The first part the reader encounters is the reiteration with changes. We are focused on the terraforming ship Aegean, which has gone out simultaneously with Kern’s original mission. Kern’s storyline being thousands of years advanced at the end of Children of Time, this means we are in backstory land. The Aegean, with a tiny crew of thirteen, has been sent to terraform an Earthlike world at the star Tess 834. But when they arrive, they find life of a very strange sort already present, on a planet soon denominated “Nod.” So while exploring Nod, they also turn their attention elsewhere in the system. An autistically brilliant scientist named Disra Senkovi decides to heat up the iceball world he names Damascus, and seed it, when ready, with his breed of uplifted octopuses. He just barely manages to give his tentacled godchildren a good start when actions by the alien life form on Nod sends the whole terraforming mission into a death spiral. (Think along the lines of the Borg, the Blob, and Ridley Scott’s Alien.) Then thousands of years pass so as to bring us into the shared realtime of the first book.
The joint Human-Spider mission to the stars has arrived at Tess 834. Our main characters here are Helena Holsten Lain; spiders named Portia and Fabian; Kern herself, existing nowadays only in uploaded form on a wetware platform of interconnected ants; and a man named Meshner whose brain has been modified so as to aid Kern.
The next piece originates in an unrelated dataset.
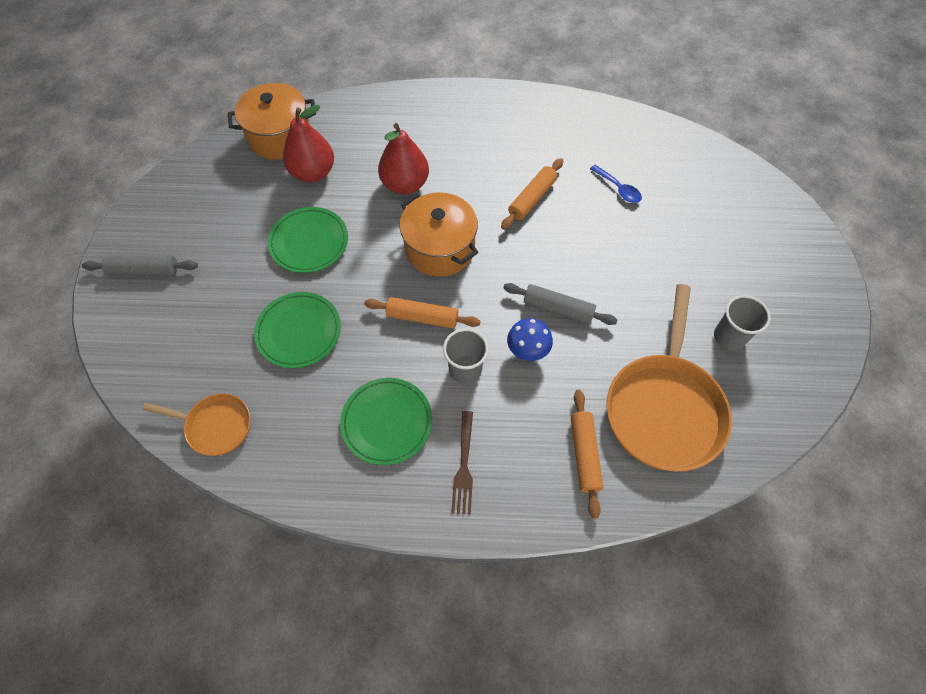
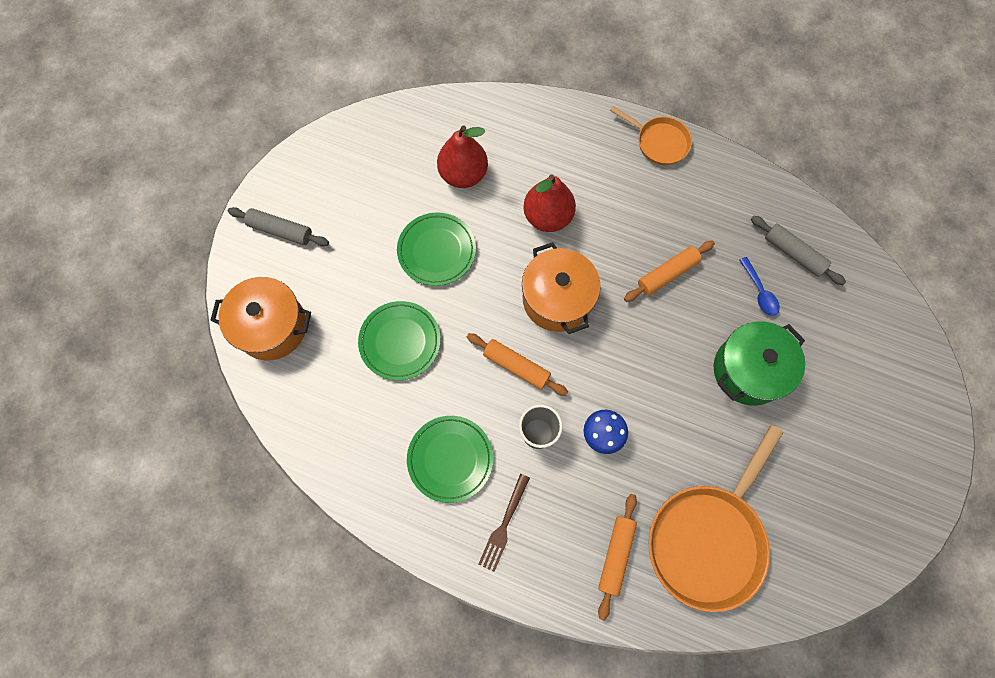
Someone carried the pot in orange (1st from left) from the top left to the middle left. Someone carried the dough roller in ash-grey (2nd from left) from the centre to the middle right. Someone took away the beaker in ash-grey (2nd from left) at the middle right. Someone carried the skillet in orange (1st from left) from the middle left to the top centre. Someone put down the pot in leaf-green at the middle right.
The visitors stumble into the perpetual war between the advanced octopuses and the Nodans. The strangers look to be destroyed as collateral damage. Unless Helena can learn to speak octopus, Kern can unriddle the nature of the Nodans, and new paradigms of sentience and cooperation can be cobbled together on the fly.
Once again, Tchaikovsky performs all the wonders of the first book, while at the same time making some quantum jumps in his sequel. The portrait of Senkovi, expressing his adoration (and fear) of his creations, as he lives to the advanced age of one-hundred-and-eighty-nine, “the last human in the cosmos,” is touching. The depiction of the octopus culture and their unique weltanschauung is innovative and fascinating, as is the lesser-glimpsed mindset of the Nodans. The exhibition of cosmological scales provides a sense-of-wonder boost. New to this volume is the First Contact riff, as Helena and Portia, captives of the “octopus space navy,” strive to communicate. (And any book that legitimately provides an excuse to say “octopus space navy” is aces with me.) Kern’s evolution from megalomaniac to guardian/mentor is well done. And the underlying message of persisting through misunderstandings, fear, and hatred until harmony and new balances are reached is not just preached, but embodied in thrills both corporeal and intellectual. Tchaikovsky’s good sense of pacing and his ability to make arcane scenes and concepts vividly transparent all contribute to a winning tale.
With the guiding spirit of Poul Anderson hovering over his shoulder, and the buttressing work of peers like Vernor Vinge and Paul McAuley standing to either side, Tchaikovsky has made that rare transition from master of fantasy to master of SF—almost as if he had sampled some uplift virus himself.